Amtrak operates a 60 Hz Traction power system along the Northeast Corridor between New Haven, Connecticut and Boston, Massachusetts. This system was built in the late 1990s and supplies locomotives with power from an overhead catenary system at 25 kV, 60 Hz. The system is also commonly known as the Northend Electrification, in contrast to the Southend Electrification that runs from New York City to Washington DC.

The basic system unit is an Elementary Electrical Section consisting of a segment of one or more parallel tracks, each with a contiguous contact (or catenary or trolley) wire for the locomotive pantograph and an electrically separate feed wire. Elementary electrical sections are separated by section breaks where the contact and feeder wires can be interrupted with motor-operated air switches to isolate a section in the event of a fault or to permit maintenance.

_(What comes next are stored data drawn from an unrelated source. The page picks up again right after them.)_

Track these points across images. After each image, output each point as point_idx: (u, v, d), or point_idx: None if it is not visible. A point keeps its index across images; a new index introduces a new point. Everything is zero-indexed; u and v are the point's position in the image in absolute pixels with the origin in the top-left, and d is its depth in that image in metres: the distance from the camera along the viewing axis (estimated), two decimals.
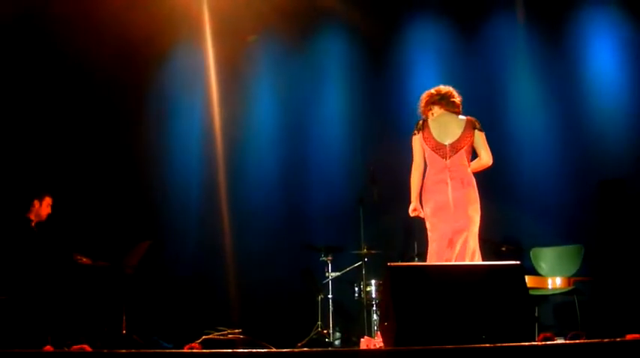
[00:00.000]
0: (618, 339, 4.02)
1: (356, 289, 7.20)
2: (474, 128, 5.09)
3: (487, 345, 4.10)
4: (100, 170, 8.01)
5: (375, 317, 7.01)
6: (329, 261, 7.36)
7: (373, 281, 7.04)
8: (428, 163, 4.99)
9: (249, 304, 7.83)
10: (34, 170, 7.56)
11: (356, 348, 5.32)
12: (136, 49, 7.99)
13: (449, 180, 4.88)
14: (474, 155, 5.26)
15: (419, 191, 5.04)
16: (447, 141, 4.97)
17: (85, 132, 8.05)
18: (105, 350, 5.25)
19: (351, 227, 7.00)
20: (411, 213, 5.06)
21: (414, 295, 4.59)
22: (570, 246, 7.27)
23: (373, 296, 7.03)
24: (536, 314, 6.50)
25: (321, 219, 8.13)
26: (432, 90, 5.25)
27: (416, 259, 7.10)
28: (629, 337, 4.12)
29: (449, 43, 8.59)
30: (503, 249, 6.90)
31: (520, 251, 7.04)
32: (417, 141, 5.04)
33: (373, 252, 7.09)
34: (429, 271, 4.85)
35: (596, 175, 7.70)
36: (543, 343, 4.21)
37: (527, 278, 5.45)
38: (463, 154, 4.98)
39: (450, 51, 8.56)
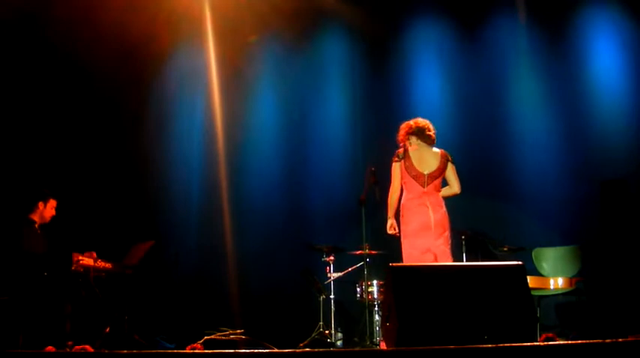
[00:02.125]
0: (620, 340, 4.01)
1: (358, 289, 7.19)
2: (448, 160, 5.77)
3: (489, 345, 4.10)
4: (101, 170, 8.03)
5: (377, 317, 7.00)
6: (331, 262, 7.36)
7: (375, 282, 7.02)
8: (406, 188, 5.58)
9: (250, 304, 7.83)
10: (37, 170, 7.57)
11: (357, 349, 5.31)
12: (138, 49, 8.01)
13: (429, 204, 5.51)
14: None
15: (395, 211, 5.60)
16: (426, 171, 5.60)
17: (86, 132, 8.06)
18: (106, 351, 5.27)
19: (353, 227, 6.97)
20: (389, 230, 5.61)
21: (416, 295, 4.61)
22: (572, 247, 7.28)
23: (375, 296, 7.01)
24: (538, 315, 6.49)
25: (322, 219, 8.13)
26: (411, 122, 5.80)
27: None
28: (631, 338, 4.12)
29: (451, 43, 8.59)
30: (505, 249, 6.89)
31: (522, 251, 7.01)
32: (398, 167, 5.62)
33: (375, 252, 7.07)
34: (430, 271, 4.86)
35: (598, 175, 7.69)
36: (545, 343, 4.20)
37: (529, 278, 5.46)
38: (438, 183, 5.66)
39: (451, 51, 8.56)
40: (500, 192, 8.10)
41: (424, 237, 5.48)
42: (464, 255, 6.90)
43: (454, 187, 5.75)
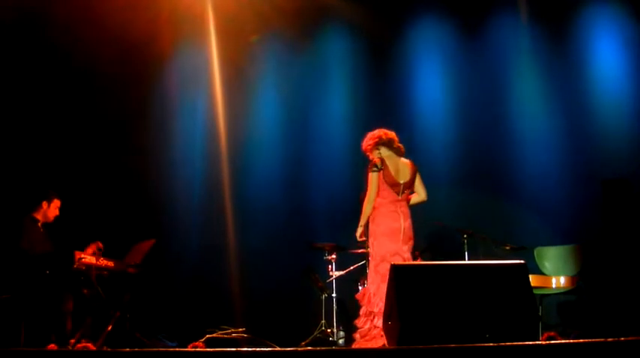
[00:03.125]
0: (622, 338, 4.00)
1: (360, 288, 7.13)
2: (416, 170, 5.92)
3: (491, 344, 4.09)
4: (103, 169, 8.04)
5: None
6: (332, 260, 7.35)
7: None
8: (380, 196, 5.71)
9: (252, 303, 7.84)
10: (41, 169, 7.59)
11: (360, 348, 5.31)
12: (139, 48, 8.01)
13: (400, 213, 5.70)
14: None
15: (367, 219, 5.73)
16: (402, 181, 5.77)
17: (89, 131, 8.08)
18: (108, 349, 5.28)
19: (355, 225, 6.93)
20: (359, 238, 5.75)
21: (418, 294, 4.62)
22: (574, 245, 7.25)
23: None
24: (540, 314, 6.48)
25: (324, 218, 8.13)
26: (381, 134, 5.95)
27: (420, 258, 7.03)
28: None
29: (452, 42, 8.58)
30: (507, 247, 6.87)
31: (524, 250, 7.00)
32: (376, 177, 5.72)
33: None
34: (432, 270, 4.86)
35: (600, 174, 7.66)
36: (547, 342, 4.20)
37: (530, 277, 5.45)
38: (409, 192, 5.85)
39: (453, 50, 8.55)
40: (502, 191, 8.09)
41: (394, 241, 5.64)
42: (465, 253, 6.89)
43: (422, 195, 5.93)
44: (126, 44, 7.92)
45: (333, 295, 7.25)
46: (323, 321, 7.19)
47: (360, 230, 5.70)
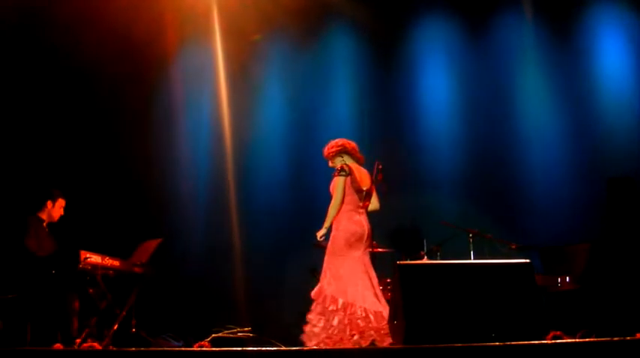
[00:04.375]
0: (628, 338, 4.01)
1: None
2: (372, 181, 6.04)
3: (497, 344, 4.10)
4: (108, 169, 8.05)
5: None
6: None
7: (382, 280, 7.00)
8: (346, 201, 5.85)
9: (258, 303, 7.84)
10: (46, 169, 7.60)
11: (366, 347, 5.32)
12: (143, 48, 8.02)
13: (363, 219, 5.84)
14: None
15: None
16: (365, 188, 5.90)
17: (94, 132, 8.08)
18: (114, 348, 5.30)
19: None
20: (319, 238, 5.81)
21: (424, 293, 4.64)
22: (579, 244, 7.22)
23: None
24: (546, 313, 6.47)
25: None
26: (344, 142, 6.08)
27: (425, 257, 7.08)
28: (639, 335, 4.12)
29: (457, 41, 8.59)
30: (513, 247, 6.87)
31: (529, 249, 7.00)
32: (343, 182, 5.86)
33: (382, 250, 7.04)
34: (438, 269, 4.87)
35: (605, 173, 7.67)
36: (553, 342, 4.20)
37: (536, 276, 5.44)
38: (367, 199, 5.98)
39: (458, 48, 8.57)
40: (507, 190, 8.11)
41: (356, 248, 5.73)
42: (471, 253, 6.90)
43: (376, 204, 6.07)
44: (129, 43, 7.92)
45: None
46: None
47: (323, 231, 5.77)
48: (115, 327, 6.32)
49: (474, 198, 8.04)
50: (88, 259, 6.09)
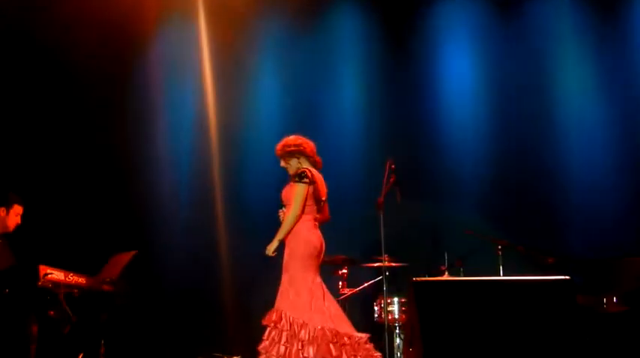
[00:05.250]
0: None
1: (375, 308, 7.17)
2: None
3: None
4: (75, 169, 8.01)
5: (398, 341, 6.97)
6: (343, 276, 7.33)
7: (396, 300, 6.99)
8: (305, 211, 5.90)
9: (249, 324, 7.76)
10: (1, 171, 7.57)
11: None
12: (118, 29, 8.03)
13: (319, 232, 5.95)
14: None
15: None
16: (324, 197, 6.03)
17: (59, 126, 8.06)
18: None
19: (369, 235, 6.94)
20: (272, 253, 5.82)
21: (444, 315, 4.68)
22: (628, 258, 7.18)
23: (396, 316, 6.98)
24: (589, 339, 6.42)
25: (333, 226, 8.06)
26: (303, 141, 6.16)
27: (446, 273, 7.05)
28: None
29: (484, 21, 8.62)
30: (549, 260, 6.85)
31: (569, 263, 6.95)
32: (305, 190, 5.89)
33: (395, 264, 7.04)
34: (460, 287, 4.87)
35: None
36: None
37: (577, 295, 5.39)
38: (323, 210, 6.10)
39: (485, 29, 8.59)
40: (543, 195, 8.17)
41: (315, 263, 5.84)
42: (500, 267, 6.89)
43: (327, 215, 6.16)
44: (102, 24, 7.95)
45: None
46: None
47: (275, 244, 5.77)
48: (81, 356, 6.30)
49: (503, 204, 8.10)
50: (49, 276, 6.02)
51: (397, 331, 6.99)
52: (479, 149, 8.30)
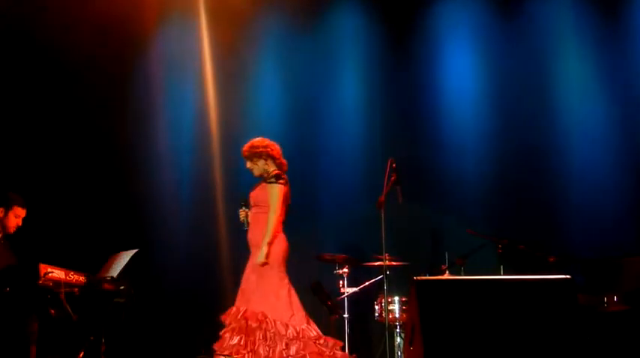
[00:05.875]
0: None
1: (376, 307, 7.17)
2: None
3: None
4: (77, 169, 8.02)
5: (398, 340, 6.99)
6: (344, 275, 7.31)
7: (397, 299, 7.00)
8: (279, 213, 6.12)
9: None
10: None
11: None
12: (117, 27, 8.00)
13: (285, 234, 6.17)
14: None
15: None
16: (291, 201, 6.26)
17: (60, 125, 8.06)
18: None
19: (370, 234, 6.93)
20: (265, 260, 5.98)
21: (445, 314, 4.62)
22: (630, 257, 7.19)
23: (397, 315, 6.99)
24: (590, 338, 6.41)
25: (334, 225, 8.13)
26: (271, 144, 6.34)
27: (447, 272, 7.04)
28: None
29: (485, 19, 8.59)
30: (551, 259, 6.85)
31: (570, 262, 6.95)
32: (281, 191, 6.11)
33: (397, 263, 7.05)
34: (461, 286, 4.88)
35: None
36: None
37: (578, 294, 5.38)
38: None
39: (486, 28, 8.57)
40: (544, 194, 8.16)
41: (284, 265, 6.10)
42: (501, 266, 6.90)
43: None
44: (102, 23, 7.92)
45: (345, 315, 7.21)
46: None
47: (266, 250, 5.97)
48: (82, 355, 6.27)
49: (505, 203, 8.10)
50: (50, 274, 6.02)
51: (398, 330, 7.00)
52: (480, 148, 8.28)
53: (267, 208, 6.09)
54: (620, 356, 6.54)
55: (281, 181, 6.09)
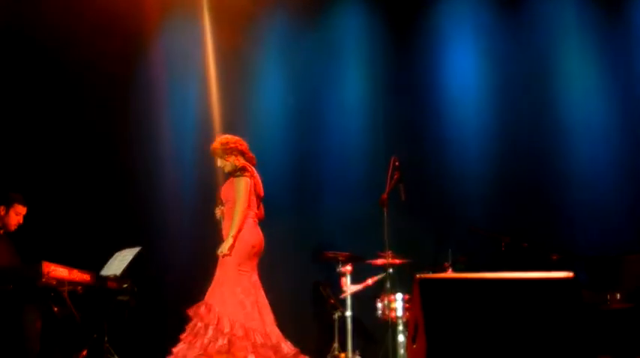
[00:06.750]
0: None
1: (379, 305, 7.14)
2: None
3: None
4: (80, 169, 8.03)
5: (401, 338, 6.96)
6: (347, 272, 7.29)
7: (399, 296, 6.97)
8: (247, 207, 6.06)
9: None
10: (2, 169, 7.57)
11: None
12: (119, 25, 8.00)
13: (259, 229, 6.14)
14: None
15: None
16: (262, 194, 6.24)
17: (62, 125, 8.07)
18: None
19: (373, 232, 6.94)
20: (227, 251, 5.92)
21: (448, 312, 4.60)
22: (633, 255, 7.19)
23: (399, 313, 6.97)
24: (593, 336, 6.42)
25: (337, 223, 8.13)
26: (238, 140, 6.32)
27: (450, 270, 7.08)
28: None
29: (488, 18, 8.60)
30: (554, 257, 6.85)
31: (573, 260, 6.95)
32: (247, 184, 6.07)
33: (399, 261, 7.05)
34: (465, 285, 4.85)
35: None
36: None
37: (582, 292, 5.39)
38: (261, 208, 6.29)
39: (489, 27, 8.58)
40: (547, 191, 8.18)
41: (253, 262, 6.05)
42: (504, 264, 6.86)
43: (262, 214, 6.32)
44: (104, 23, 7.91)
45: (348, 313, 7.20)
46: (335, 345, 7.23)
47: (230, 242, 5.87)
48: (85, 353, 6.31)
49: (508, 200, 8.11)
50: (53, 272, 6.03)
51: (401, 328, 6.97)
52: (483, 146, 8.30)
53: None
54: (622, 354, 6.55)
55: (247, 174, 6.05)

An Electrical Section is a collection of elementary electrical sections, section breaks, air switches and paralleling stations between a Substation and a Switching Station.

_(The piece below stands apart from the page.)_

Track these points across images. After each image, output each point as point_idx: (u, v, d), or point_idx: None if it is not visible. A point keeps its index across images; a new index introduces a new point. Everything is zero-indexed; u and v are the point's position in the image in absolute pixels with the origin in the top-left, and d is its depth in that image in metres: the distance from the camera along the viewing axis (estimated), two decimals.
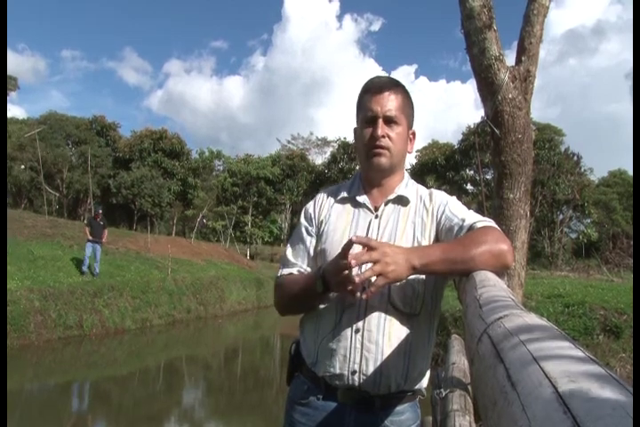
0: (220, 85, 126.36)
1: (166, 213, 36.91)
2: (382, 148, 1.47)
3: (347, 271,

At each substation, utility supplied single phase power is transformed and injected into the two electrical sections terminating at that substation. There are eight electrical sections in the system, two for each substation. The substations drive the contact and feed wires in a split phase arrangement so that each wire is at 25 kV with respect to the grounded running rails with 50 kV between them.

At periodically spaced Paralleling Stations within each electrical section the tracks' catenary wires are connected together to one side of an autotransformer and the feeder wires are connected together to the other side of the autotransformer. The autotransformer center-tap is connected to the grounded running rails that return the current from the locomotives. The paralleling stations thus reduce voltage drops by feeding a locomotive from both directions along its contact wire and spreading the load across all the contact and feed wires of a multitrack system. The split-phase arrangement also gains the increased efficiency of operating at 50 kV while the highest voltage with respect to ground remains only 25 kV. (The same split-phase method is used in North American homes to supply high power loads such as air conditioners with the efficiency of a 240 V supply while retaining the safety advantages of a 120 V supply.)